• Data to process
┏━━

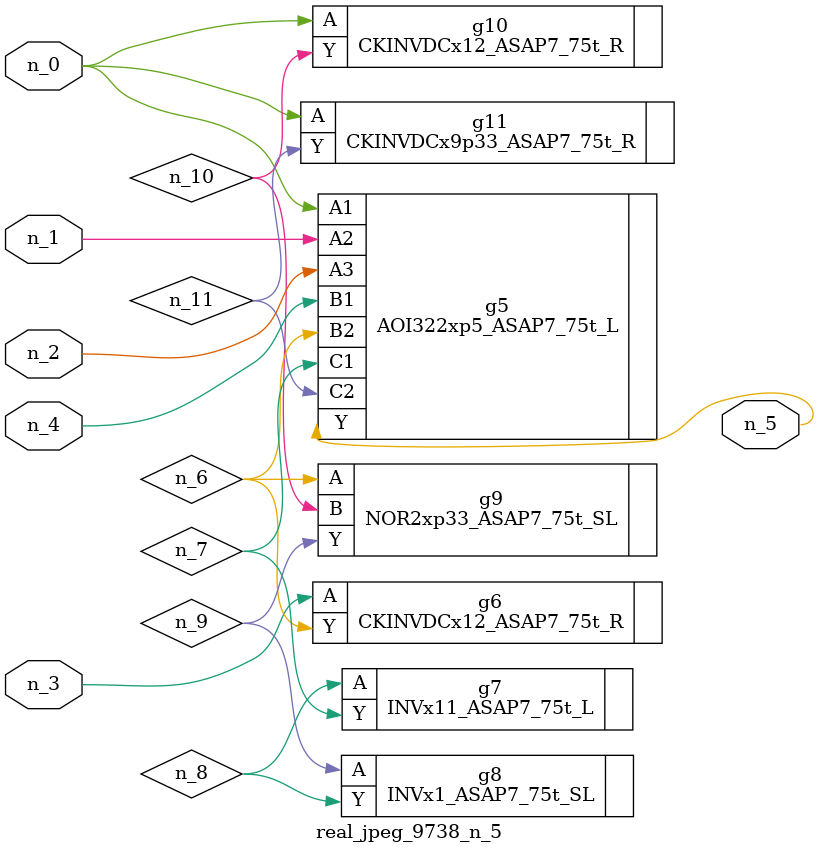
<source format=v>
module real_jpeg_9738_n_5 (n_4, n_0, n_1, n_2, n_3, n_5);

input n_4;
input n_0;
input n_1;
input n_2;
input n_3;

output n_5;

wire n_8;
wire n_11;
wire n_6;
wire n_7;
wire n_10;
wire n_9;

AOI322xp5_ASAP7_75t_L g5 ( 
.A1(n_0),
.A2(n_1),
.A3(n_2),
.B1(n_4),
.B2(n_6),
.C1(n_7),
.C2(n_11),
.Y(n_5)
);

CKINVDCx12_ASAP7_75t_R g10 ( 
.A(n_0),
.Y(n_10)
);

CKINVDCx9p33_ASAP7_75t_R g11 ( 
.A(n_0),
.Y(n_11)
);

CKINVDCx12_ASAP7_75t_R g6 ( 
.A(n_3),
.Y(n_6)
);

NOR2xp33_ASAP7_75t_SL g9 ( 
.A(n_6),
.B(n_10),
.Y(n_9)
);

INVx11_ASAP7_75t_L g7 ( 
.A(n_8),
.Y(n_7)
);

INVx1_ASAP7_75t_SL g8 ( 
.A(n_9),
.Y(n_8)
);


endmodule
</source>
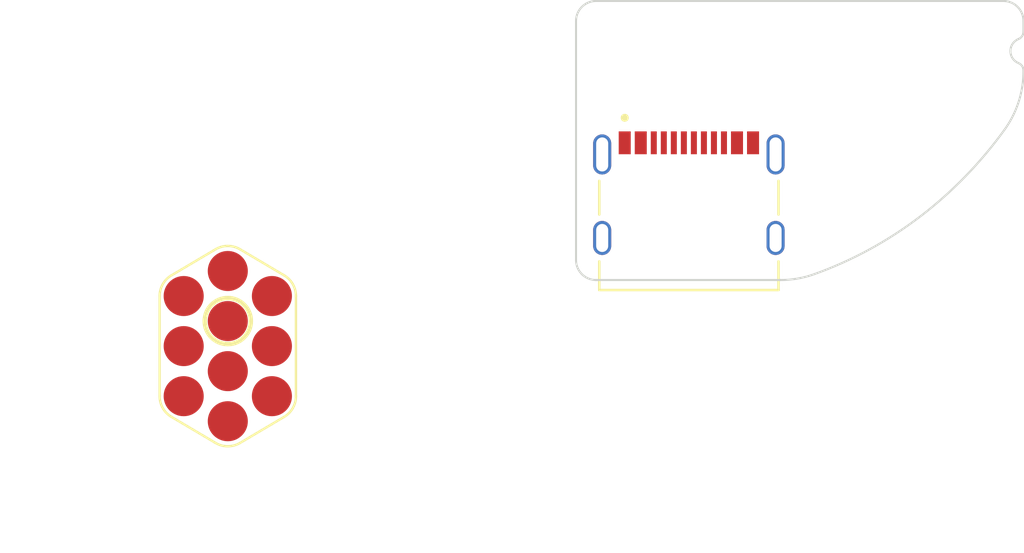
<source format=kicad_pcb>
(kicad_pcb (version 20221018) (generator pcbnew)

  (general
    (thickness 1.6)
  )

  (paper "A5")
  (layers
    (0 "F.Cu" signal)
    (31 "B.Cu" signal)
    (32 "B.Adhes" user "B.Adhesive")
    (33 "F.Adhes" user "F.Adhesive")
    (34 "B.Paste" user)
    (35 "F.Paste" user)
    (36 "B.SilkS" user "B.Silkscreen")
    (37 "F.SilkS" user "F.Silkscreen")
    (38 "B.Mask" user)
    (39 "F.Mask" user)
    (40 "Dwgs.User" user "User.Drawings")
    (41 "Cmts.User" user "User.Comments")
    (42 "Eco1.User" user "User.Eco1")
    (43 "Eco2.User" user "User.Eco2")
    (44 "Edge.Cuts" user)
    (45 "Margin" user)
    (46 "B.CrtYd" user "B.Courtyard")
    (47 "F.CrtYd" user "F.Courtyard")
    (48 "B.Fab" user)
    (49 "F.Fab" user)
    (50 "User.1" user)
    (51 "User.2" user)
    (52 "User.3" user)
    (53 "User.4" user)
    (54 "User.5" user)
    (55 "User.6" user)
    (56 "User.7" user)
    (57 "User.8" user)
    (58 "User.9" user)
  )

  (setup
    (pad_to_mask_clearance 0)
    (pcbplotparams
      (layerselection 0x00010fc_ffffffff)
      (plot_on_all_layers_selection 0x0000000_00000000)
      (disableapertmacros false)
      (usegerberextensions false)
      (usegerberattributes true)
      (usegerberadvancedattributes true)
      (creategerberjobfile true)
      (dashed_line_dash_ratio 12.000000)
      (dashed_line_gap_ratio 3.000000)
      (svgprecision 4)
      (plotframeref false)
      (viasonmask false)
      (mode 1)
      (useauxorigin false)
      (hpglpennumber 1)
      (hpglpenspeed 20)
      (hpglpendiameter 15.000000)
      (dxfpolygonmode true)
      (dxfimperialunits true)
      (dxfusepcbnewfont true)
      (psnegative false)
      (psa4output false)
      (plotreference true)
      (plotvalue true)
      (plotinvisibletext false)
      (sketchpadsonfab false)
      (subtractmaskfromsilk false)
      (outputformat 1)
      (mirror false)
      (drillshape 1)
      (scaleselection 1)
      (outputdirectory "")
    )
  )

  (net 0 "")
  (net 1 "unconnected-(J101-PadA1)")
  (net 2 "unconnected-(J101-PadA2)")
  (net 3 "unconnected-(J101-PadA3)")
  (net 4 "unconnected-(J101-PadB1)")
  (net 5 "unconnected-(J101-PadB2)")
  (net 6 "unconnected-(J101-PadB3)")
  (net 7 "unconnected-(J101-PadB4)")
  (net 8 "unconnected-(J101-PadC1)")
  (net 9 "unconnected-(J101-PadC2)")
  (net 10 "unconnected-(J101-PadC3)")
  (net 11 "unconnected-(J102-GND-PadA1_B12)")
  (net 12 "unconnected-(J102-VBUS-PadA4_B9)")
  (net 13 "unconnected-(J102-CC1-PadA5)")
  (net 14 "unconnected-(J102-DP1-PadA6)")
  (net 15 "unconnected-(J102-DN1-PadA7)")
  (net 16 "unconnected-(J102-SBU1-PadA8)")
  (net 17 "unconnected-(J102-GND-PadB1_A12)")
  (net 18 "unconnected-(J102-VBUS-PadB4_A9)")
  (net 19 "unconnected-(J102-CC2-PadB5)")
  (net 20 "unconnected-(J102-DP2-PadB6)")
  (net 21 "unconnected-(J102-DN2-PadB7)")
  (net 22 "unconnected-(J102-SBU2-PadB8)")
  (net 23 "unconnected-(J102-SHIELD-PadS1)")
  (net 24 "unconnected-(J102-SHIELD-PadS2)")
  (net 25 "unconnected-(J102-SHIELD-PadS3)")
  (net 26 "unconnected-(J102-SHIELD-PadS4)")

  (footprint "watch_footprints:Watch Module Outline V2" (layer "F.Cu") (at 119.749952 74.2))

  (footprint "watch_footprints:10-Pin Pogo Connector Male" (layer "F.Cu") (at 91.6 84.9))

  (footprint "watch_footprints:TYPE-C-31-M-12" (layer "F.Cu") (at 114.6 79.5))

)

</source>
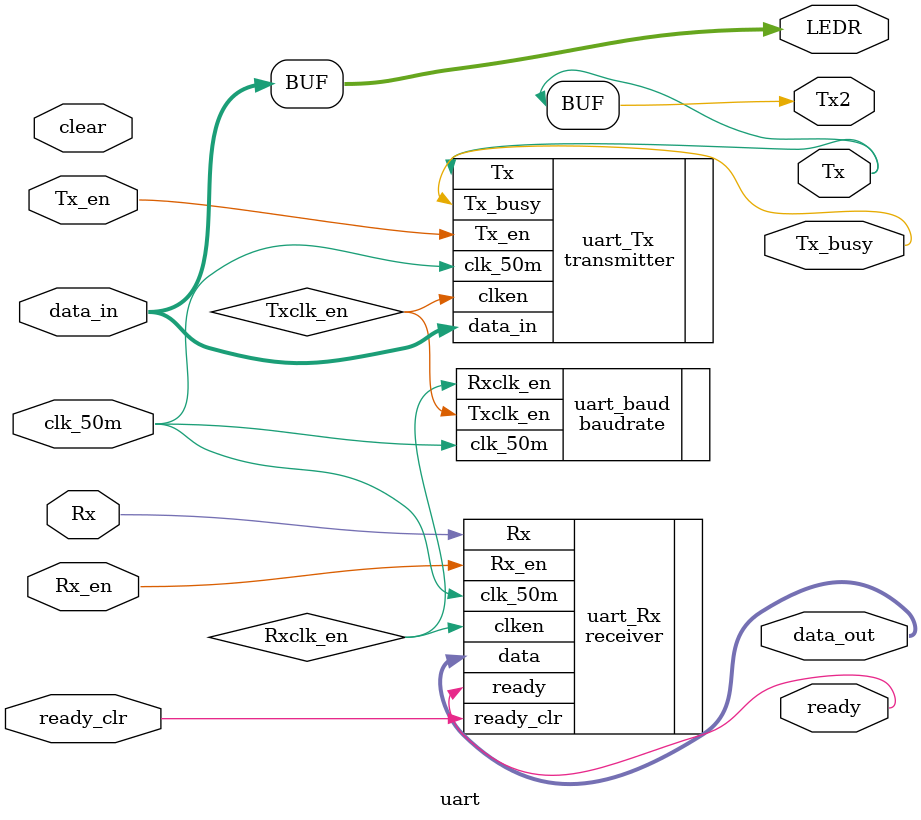
<source format=v>

module uart(
    input wire [7:0] data_in,   // 8-bit input data to be transmitted
    input wire Tx_en,           // Enable signal for transmitter
    input wire clear,           // Not used in this instantiation (consider removal if not required)
    input wire clk_50m,         // System clock at 50 MHz
    output wire Tx,             // Transmitted serial data output
    output wire Tx_busy,        // Signal indicating transmitter is busy
    input wire Rx,              // Received serial data input
    input wire Rx_en,           // Enable signal for receiver
    output wire ready,          // Signal to indicate data is ready to be read
    input wire ready_clr,       // Signal to clear the ready state
    output wire [7:0] data_out, // 8-bit output data received
    output [7:0] LEDR,          // LED output directly reflecting input data (for debugging or status)
    output wire Tx2             // Duplicate of Tx for additional interfacing
);

    // Assign LEDs to mirror input data for visual debugging or demonstration
    assign LEDR = data_in;

    // Duplicate the Tx signal to an additional output pin for further use
    assign Tx2 = Tx;

    // Internal connections for baud rate enable signals
    wire Txclk_en, Rxclk_en;

    // Instantiate the baud rate generator
    baudrate uart_baud(
        .clk_50m(clk_50m),
        .Rxclk_en(Rxclk_en),    // Enable signal for the receiver clock
        .Txclk_en(Txclk_en)     // Enable signal for the transmitter clock
    );

    // Instantiate the transmitter module
    transmitter uart_Tx(
        .data_in(data_in),
        .Tx_en(Tx_en),
        .clk_50m(clk_50m),
        .clken(Txclk_en),       // Use Tx clock enable for transmitter operation
        .Tx(Tx),
        .Tx_busy(Tx_busy)
    );
    // Instantiate the receiver module
    receiver uart_Rx(
        .Rx(Rx),
        .Rx_en(Rx_en),
        .ready(ready),
        .ready_clr(ready_clr),
        .clk_50m(clk_50m),
        .clken(Rxclk_en),       // Use Rx clock enable for receiver operation
        .data(data_out)
    );
endmodule

</source>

┗━━

• Try it
Every line with the string "Adhes" in the material should be returned.

• Your solution
    (32 "B.Adhes" user "B.Adhesive")
    (33 "F.Adhes" user "F.Adhesive")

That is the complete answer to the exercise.